We have a bit of information about your family gleaned from your guide. They had moved into the house a little over a year ago, and his father was Professor Michael C. Madukwe, the current Dean of the College of Agriculture. She is, as she already knew, a 300 level Electronic Engineering student of this very University of Nigeria, Nsukka.

We asked our guide if there was a studio. Oh yes, he stated and proceeded to say that the studio was quite small with two doors, one leading to the balcony and the other to the house. Surely Chinua Achebe and Chimamanda Adichie must have used that study many times, either for writing or for some other academic exercise.

Although Chinaza told us that we would not be able to take snapshots of the building, we were quite satisfied that we had been visitors to the peaceful environment that Chinua Achebe and Chimamanda Adichie once inhabited and were inspired to produce good literary works.

Osondu’s face turned white as death when Chinaza told us that he hadn’t read Purple Hibiscus and had barely read Half of a Yellow Sun. It was more than a surprise. I wasn’t too surprised because earlier this year when I went to the University of Nigeria bookstore to buy the latest novel, the assistant said they weren’t selling any of Adichie’s books because he hadn’t brought them to the bookstore.

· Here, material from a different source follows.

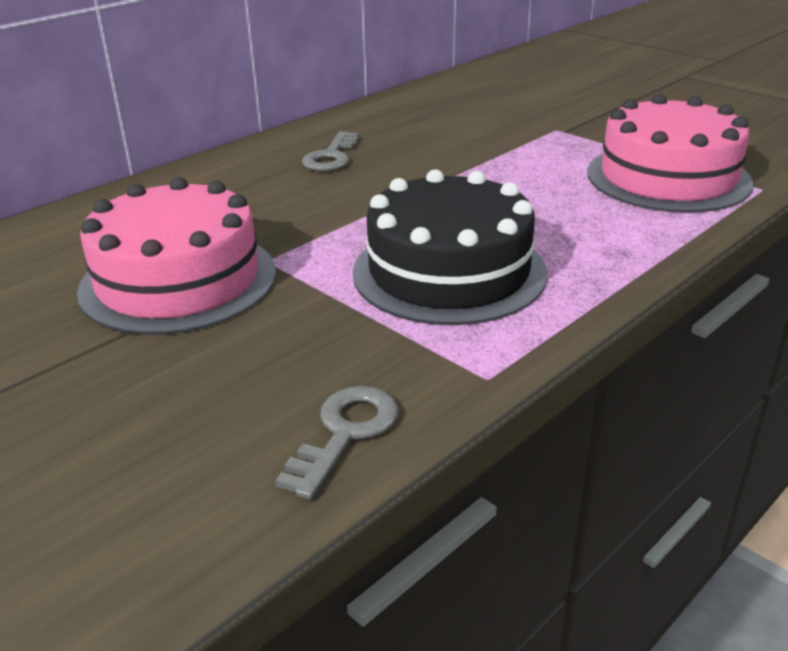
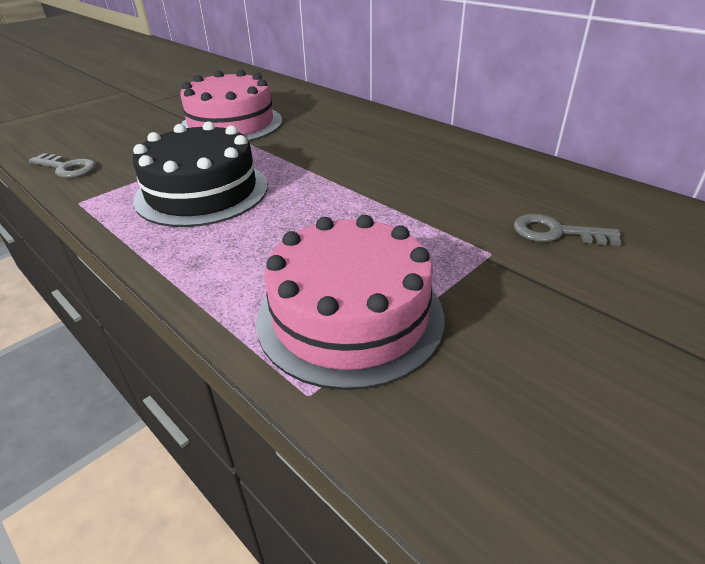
camera: 90 degrees right, 5 degrees up
(331, 157) = (401, 149): grey key -> grey key (555, 232)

As night was approaching, we decided to leave and promised to come back later after getting official permission from Chinaza’s father to take pictures of the house. She in turn promised that we would get to see the inside of the house.

We walk back to the lodge, tired but satisfied. In particular, I felt as triumphant as a sailor returning from a successful expedition after visiting the house that had housed two of Africa’s best writers. So we started listing the similarities between the two and the list seemed inexhaustible. Aside from the fact that they both resided at 305 Marguerite Cartwright Ave., UNN, I’ll list a few here.

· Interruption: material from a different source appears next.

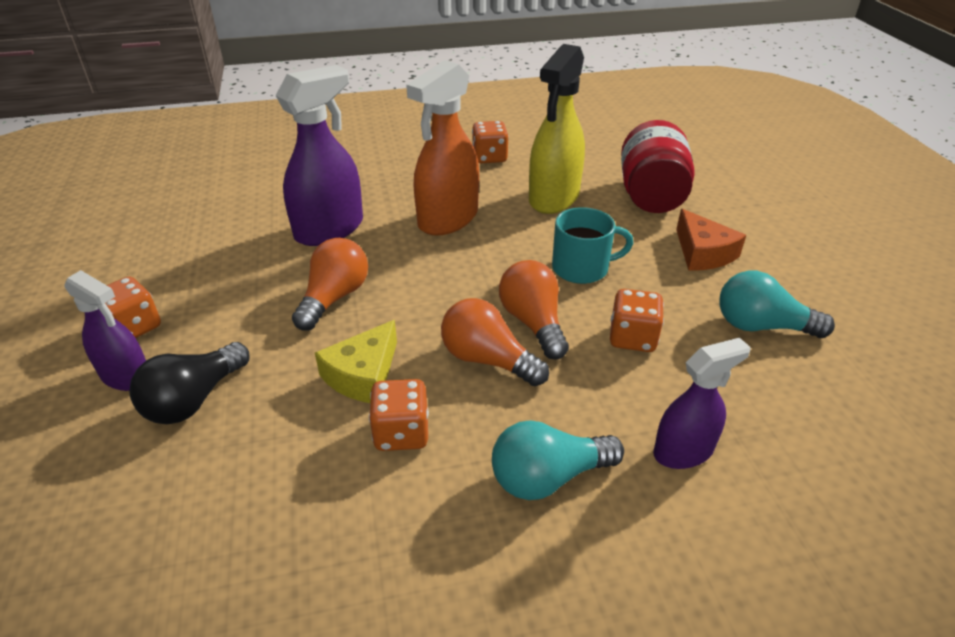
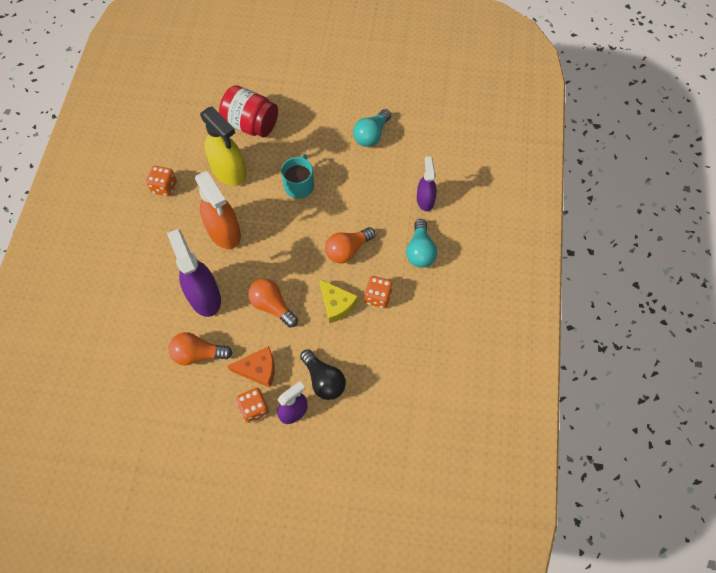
camera: 70 degrees left, 25 degrees up
(533, 322) = (330, 222): orange light bulb -> orange light bulb (198, 354)
(632, 338) = (358, 187): orange dice -> none
(702, 253) = (311, 128): orange cheese -> orange cheese (258, 369)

First of all, both Achebe and Adichie are from the same ethnic group, the Igbo, and hail respectively from Ogidi and Abba, two towns a twenty-minute drive from each other in Anambra State in Nigeria. Conceived!

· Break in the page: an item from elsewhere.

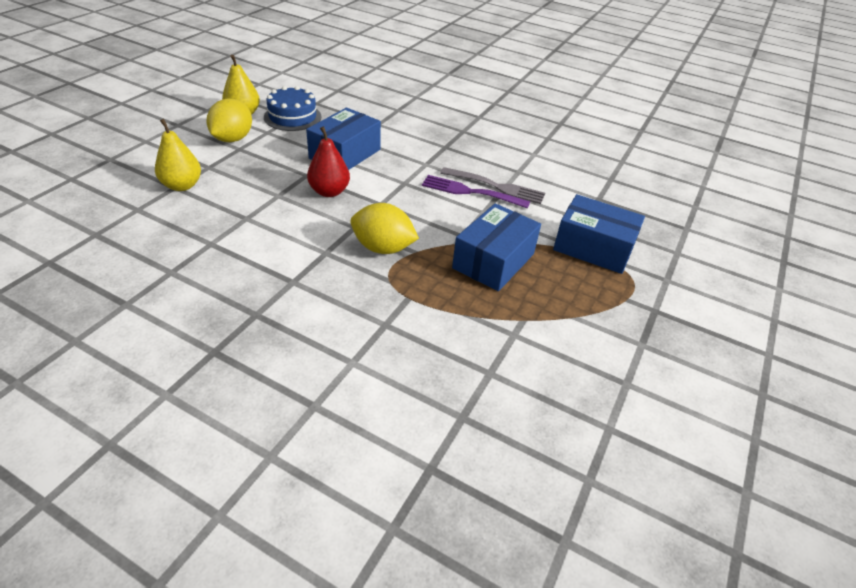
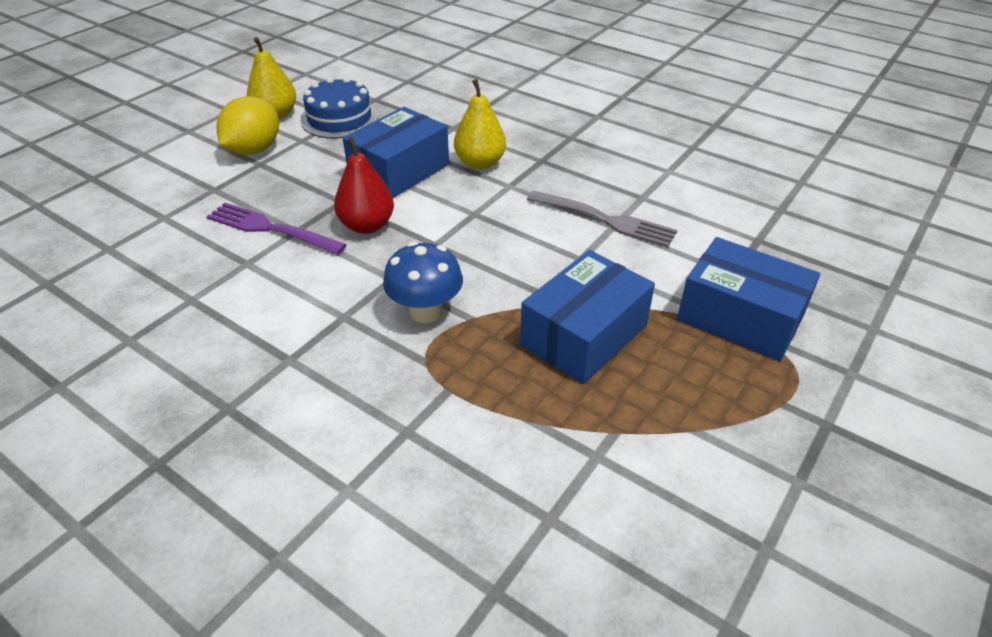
camera: 10 degrees right, 0 degrees up
(182, 186) = (173, 215): yellow pear -> yellow pear (480, 163)
(383, 248) = (425, 311): yellow lemon -> blue mushroom
(470, 192) = (567, 228): purple fork -> purple fork (271, 229)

Next on the match list is the same educational background that they both share. They both read medicine (although Adichie dropped out early) but later switched to the arts. While Achebe was a professor in the Department of English and Literary Studies, Adichie, whose father was the first Nigerian professor of statistics and whose mother was the first UNN registrar, attended the University Staff Secondary School, Nsukka and attended the of pre-med here. at UNN too.

Their names also have some amazing similarities that never cease to amaze me. His first names begin with the prefix “Chi-” which means God. Also, his last name starts with an “A” and ends with an “e”. Onyeka was quick to point out that Chinaza also began with “Chi-” and that his last name also ended with “e.” What string of matches?

Currently, both of them reside in the United States of America and yet, both of them recently won literary awards. While Achebe won the International Man Booker Prize, Adichie won the Orange Prize for Fiction. There are so many other similarities that we may not know and probably never will know.

I commented that I expected a crowd of devotees to pour down to see and worship 305 Marguerite Cartwright Avenue and also that the Authors’ Association of Nigeria (ANA) should have included a visit to such a historic place among the events scheduled for the celebration. 50th Anniversary of Things Fall Apart which is celebrated between April 12 and 24 in various cities in Nigeria. We all would have expected that so many Nigerians would want to explore this home that would have been a literary sanctuary and tourist destination had it existed off the shores of this country that Achebe chooses not to call great.

Sometimes we always dwell on the fact that ‘a prophet has no honor in his own land’. But suppose that over time, things will happen. Maybe now. Maybe later.